> Exercises
1) In the rough electrical inspection thread, list every item in AllanJ's post that the inspector can check.
2) According to the rough electrical inspection thread, what minimum length of wire does Scuba_Dave lean toward leaving coming out of the electric boxes?

# Rough Electrical Inspection



## gregt848 (Jul 25, 2006)

What is expected at a rough electrical inspection? Located in Mass. What is the most and least that can be accomplished. I know mainly they want to see it opened before the insulation and walls are installed, but can everything else be completed. Recepticles wired, lights, breakers etc. Basically what is the most I can do? I know the inspection needs to be done and signed off before insulation installed and walls hung but don't want to do more than I am supposed. to. Thanks.


----------



## Scuba_Dave (Jan 16, 2009)

No outlets or fixtures installed, this occurs after insulation & sheetrock
I have my breakers in, but hot not connected

Also what area(s) are you wiring ?
.
.


----------



## AllanJ (Nov 24, 2007)

So the inspector can see things like:
Wires properly supported, stapled, clamped. (Fished wires in closed spaces don't need to be.) Passing through a hole in a stud counts as a support.
Metal plates on stud edge to protect wires in holes bored too close to edge.
Number of wires entering box within limit for box fill.
Wire ends entering boxes long enough (6 inches).
Mixed 12 and 14 gauge wiring so he can remind you that the maximum breaker rating is 15 amps.
Wires not up against sharp edges or hot pipes.
Dedicated circuits (e.g. for bathroom only) don't serve other parts of the house.


----------



## baum (Jul 14, 2009)

Mine also wanted to see any pigtail connections made also.


----------



## gregt848 (Jul 25, 2006)

ok, so Scuba Dave, I am wiring two bedrooms plus hardwiring all smoke dectors. and separately adding an exterior light and some cans in another room. The two bedrooms are part of a rennovation. So no outlets actually be installed? What about switches, can I wire the recessed lights? Smokes?

What exactly do you mean by "Mixed 12 and 14 gauge wiring so he can remind you that the maximum breaker rating is 15 amps." 
Do you just mean that for 15 amps it has to be 14 gauge and for a 20 amp it has to be 12 gauge continuously? No mixing an matching. if it is a 15 amp circuit you can't use 12 gauge and vise versa?


----------



## gregt848 (Jul 25, 2006)

Also what about telephone/cable?


----------



## Scuba_Dave (Jan 16, 2009)

Bedrooms require AFCI, so you will need those breakers
If you are fishing wire then walls are already in place
But outlets are only installed for final Inspection

My smokes have a pigtail connection/plug 
So that could be wired up ready for smokes to plug in

Yes, make sure you do not have any mixed wire on a circuit
12g = 20a........14g = 15a

If any of the wiring is off an existing circuit make sure the breakers are off 
I had wire nuts on a few off my wires so I could turn a circuit on for lights on 2nd floor while working

Recessed lights are wired up...but I'm doing new construction
Not 100% sure when a ceiling already exists....


----------



## gregt848 (Jul 25, 2006)

Thanks dave, This is all considered new construction. So I can wire the recessed lights, get the Arc fault breakers, i'll wait on the outlets till final inspection. Anything else I should focus on? do's and don'ts? What about the switches (for recessed)? Thanks again for the help and info.


----------



## Scuba_Dave (Jan 16, 2009)

Switches also wait until after insulation/sheetorck
I lean towards leaving 7" min wire coming out of the electric boxes
I did 6" on one of my 1st projects & the Inspector thought they were a little short
I leave as much as 8" if its the only wire in the box
I only use the deep (3") boxes...I do 2x6 walls for more insulation

Make sure the wires are not twisted as they run between boxes/devices
It should look clean & neat
My BIL had his wires twisted as they ran..in a crawlspace
Might have been other issues but the Inspector failed him initially


----------



## gregt848 (Jul 25, 2006)

Dataset excerpt:
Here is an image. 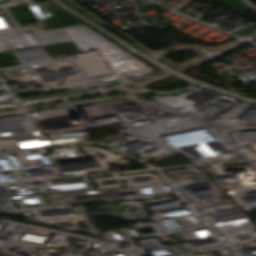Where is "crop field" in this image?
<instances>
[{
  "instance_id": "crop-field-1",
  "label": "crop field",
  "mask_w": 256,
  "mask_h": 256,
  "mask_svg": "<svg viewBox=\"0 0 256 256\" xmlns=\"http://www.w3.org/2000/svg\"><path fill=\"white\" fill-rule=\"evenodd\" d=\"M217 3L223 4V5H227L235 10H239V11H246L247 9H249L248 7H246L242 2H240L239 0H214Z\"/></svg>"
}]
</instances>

* * *

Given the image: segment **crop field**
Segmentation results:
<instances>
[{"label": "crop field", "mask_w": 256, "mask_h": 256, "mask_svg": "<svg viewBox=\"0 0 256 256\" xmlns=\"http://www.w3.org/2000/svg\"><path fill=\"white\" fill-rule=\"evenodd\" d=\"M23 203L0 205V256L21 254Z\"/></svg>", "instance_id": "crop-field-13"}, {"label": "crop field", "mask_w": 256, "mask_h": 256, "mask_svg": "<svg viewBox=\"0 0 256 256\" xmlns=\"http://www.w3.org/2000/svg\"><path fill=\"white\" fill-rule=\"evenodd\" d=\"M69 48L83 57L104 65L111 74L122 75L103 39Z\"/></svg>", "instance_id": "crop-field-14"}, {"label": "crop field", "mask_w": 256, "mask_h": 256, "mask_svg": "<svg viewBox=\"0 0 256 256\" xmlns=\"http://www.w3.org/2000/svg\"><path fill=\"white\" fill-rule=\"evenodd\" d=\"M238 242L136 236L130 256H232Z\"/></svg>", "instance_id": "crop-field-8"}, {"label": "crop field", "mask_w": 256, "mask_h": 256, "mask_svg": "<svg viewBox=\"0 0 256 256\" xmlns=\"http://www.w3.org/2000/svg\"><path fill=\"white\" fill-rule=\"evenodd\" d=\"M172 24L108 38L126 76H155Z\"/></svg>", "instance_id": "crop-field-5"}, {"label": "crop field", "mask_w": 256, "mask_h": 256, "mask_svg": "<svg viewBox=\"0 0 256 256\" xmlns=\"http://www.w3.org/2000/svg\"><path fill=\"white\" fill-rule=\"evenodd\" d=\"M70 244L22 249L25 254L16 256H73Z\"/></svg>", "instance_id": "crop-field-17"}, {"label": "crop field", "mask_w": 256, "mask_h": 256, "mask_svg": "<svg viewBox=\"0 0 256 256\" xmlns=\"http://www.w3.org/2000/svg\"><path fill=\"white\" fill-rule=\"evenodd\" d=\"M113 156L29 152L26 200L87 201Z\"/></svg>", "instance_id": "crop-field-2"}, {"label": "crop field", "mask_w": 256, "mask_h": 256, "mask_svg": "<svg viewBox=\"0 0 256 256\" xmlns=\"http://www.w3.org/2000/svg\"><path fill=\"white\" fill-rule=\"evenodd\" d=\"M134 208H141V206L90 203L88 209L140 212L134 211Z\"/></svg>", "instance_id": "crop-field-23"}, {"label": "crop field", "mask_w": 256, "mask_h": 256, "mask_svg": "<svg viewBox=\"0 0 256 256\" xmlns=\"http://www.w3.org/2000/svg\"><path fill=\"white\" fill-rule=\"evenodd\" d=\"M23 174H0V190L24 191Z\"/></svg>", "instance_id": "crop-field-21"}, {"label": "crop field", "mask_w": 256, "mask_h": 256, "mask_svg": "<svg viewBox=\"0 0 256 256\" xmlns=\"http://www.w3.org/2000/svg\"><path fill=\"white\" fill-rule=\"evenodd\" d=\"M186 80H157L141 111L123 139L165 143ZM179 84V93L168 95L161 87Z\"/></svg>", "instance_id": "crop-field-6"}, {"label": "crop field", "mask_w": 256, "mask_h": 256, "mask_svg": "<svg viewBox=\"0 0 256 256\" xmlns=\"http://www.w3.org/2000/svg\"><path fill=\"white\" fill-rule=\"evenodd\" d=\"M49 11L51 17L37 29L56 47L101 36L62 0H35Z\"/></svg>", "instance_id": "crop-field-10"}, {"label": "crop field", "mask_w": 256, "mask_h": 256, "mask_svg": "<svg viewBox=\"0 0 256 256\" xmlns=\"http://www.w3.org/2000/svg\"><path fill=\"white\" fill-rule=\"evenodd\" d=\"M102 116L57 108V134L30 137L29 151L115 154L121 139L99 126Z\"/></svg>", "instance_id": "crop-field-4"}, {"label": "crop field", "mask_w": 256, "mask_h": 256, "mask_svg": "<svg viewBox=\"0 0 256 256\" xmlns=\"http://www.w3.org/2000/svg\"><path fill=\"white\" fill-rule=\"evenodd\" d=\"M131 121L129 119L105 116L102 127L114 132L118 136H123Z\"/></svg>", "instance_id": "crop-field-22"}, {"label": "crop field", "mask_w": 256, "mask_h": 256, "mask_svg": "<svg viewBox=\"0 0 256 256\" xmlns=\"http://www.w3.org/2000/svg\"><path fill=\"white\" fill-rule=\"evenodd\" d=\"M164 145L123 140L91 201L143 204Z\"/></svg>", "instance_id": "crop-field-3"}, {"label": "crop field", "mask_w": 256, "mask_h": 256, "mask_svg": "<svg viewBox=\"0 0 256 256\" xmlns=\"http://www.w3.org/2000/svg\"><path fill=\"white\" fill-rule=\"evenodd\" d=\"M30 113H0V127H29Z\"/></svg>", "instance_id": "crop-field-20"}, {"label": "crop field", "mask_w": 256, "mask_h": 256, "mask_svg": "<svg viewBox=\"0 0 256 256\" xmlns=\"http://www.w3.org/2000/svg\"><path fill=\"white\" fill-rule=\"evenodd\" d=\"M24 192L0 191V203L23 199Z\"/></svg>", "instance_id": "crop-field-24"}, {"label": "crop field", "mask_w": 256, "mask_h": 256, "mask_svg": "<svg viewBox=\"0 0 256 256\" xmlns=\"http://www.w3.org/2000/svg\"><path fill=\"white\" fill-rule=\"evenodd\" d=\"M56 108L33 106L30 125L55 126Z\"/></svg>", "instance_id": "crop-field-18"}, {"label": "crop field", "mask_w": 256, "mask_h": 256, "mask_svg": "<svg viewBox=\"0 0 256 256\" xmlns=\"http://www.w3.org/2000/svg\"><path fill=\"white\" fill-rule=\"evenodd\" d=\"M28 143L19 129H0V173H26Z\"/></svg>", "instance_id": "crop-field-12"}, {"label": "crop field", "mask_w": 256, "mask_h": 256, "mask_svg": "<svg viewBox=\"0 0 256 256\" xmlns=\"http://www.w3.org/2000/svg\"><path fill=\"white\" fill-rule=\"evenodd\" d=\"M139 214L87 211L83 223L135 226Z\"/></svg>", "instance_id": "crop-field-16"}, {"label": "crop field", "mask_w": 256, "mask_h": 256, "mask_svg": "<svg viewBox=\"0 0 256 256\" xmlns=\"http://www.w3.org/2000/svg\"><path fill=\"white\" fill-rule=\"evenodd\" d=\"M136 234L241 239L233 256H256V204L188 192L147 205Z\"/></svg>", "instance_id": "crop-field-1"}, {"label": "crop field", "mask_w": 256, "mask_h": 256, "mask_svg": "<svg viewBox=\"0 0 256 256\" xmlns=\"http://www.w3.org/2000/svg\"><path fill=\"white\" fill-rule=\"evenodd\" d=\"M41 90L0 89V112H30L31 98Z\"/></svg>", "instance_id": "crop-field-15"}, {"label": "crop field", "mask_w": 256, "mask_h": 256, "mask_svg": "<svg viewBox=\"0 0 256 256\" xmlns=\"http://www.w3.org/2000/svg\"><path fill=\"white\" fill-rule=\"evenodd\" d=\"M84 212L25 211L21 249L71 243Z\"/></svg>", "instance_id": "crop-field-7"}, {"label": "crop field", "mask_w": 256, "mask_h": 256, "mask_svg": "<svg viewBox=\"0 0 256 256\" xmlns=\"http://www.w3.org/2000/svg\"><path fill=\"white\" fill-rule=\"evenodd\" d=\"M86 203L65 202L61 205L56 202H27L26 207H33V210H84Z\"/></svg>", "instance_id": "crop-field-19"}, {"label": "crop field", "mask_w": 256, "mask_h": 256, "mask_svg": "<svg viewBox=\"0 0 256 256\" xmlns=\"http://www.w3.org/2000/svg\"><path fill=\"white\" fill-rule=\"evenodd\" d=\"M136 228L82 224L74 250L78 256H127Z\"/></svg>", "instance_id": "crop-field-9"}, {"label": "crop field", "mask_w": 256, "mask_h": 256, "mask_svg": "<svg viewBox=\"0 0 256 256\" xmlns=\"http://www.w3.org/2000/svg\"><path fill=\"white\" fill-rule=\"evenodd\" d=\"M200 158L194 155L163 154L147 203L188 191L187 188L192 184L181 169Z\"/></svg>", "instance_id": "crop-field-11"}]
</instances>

> Problem solutions
1)
- Wires properly supported, stapled, and clamped
- Metal plates on stud edges protecting wires in holes bored too close to the edge
- Number of wires entering a box within the limit for box fill
- Wire ends entering boxes long enough (6 inches)
- Mixed 12 and 14 gauge wiring, where the maximum breaker rating is 15 amps
- Wires not up against sharp edges or hot pipes
- Dedicated circuits not serving other parts of the house

2) 7 inches.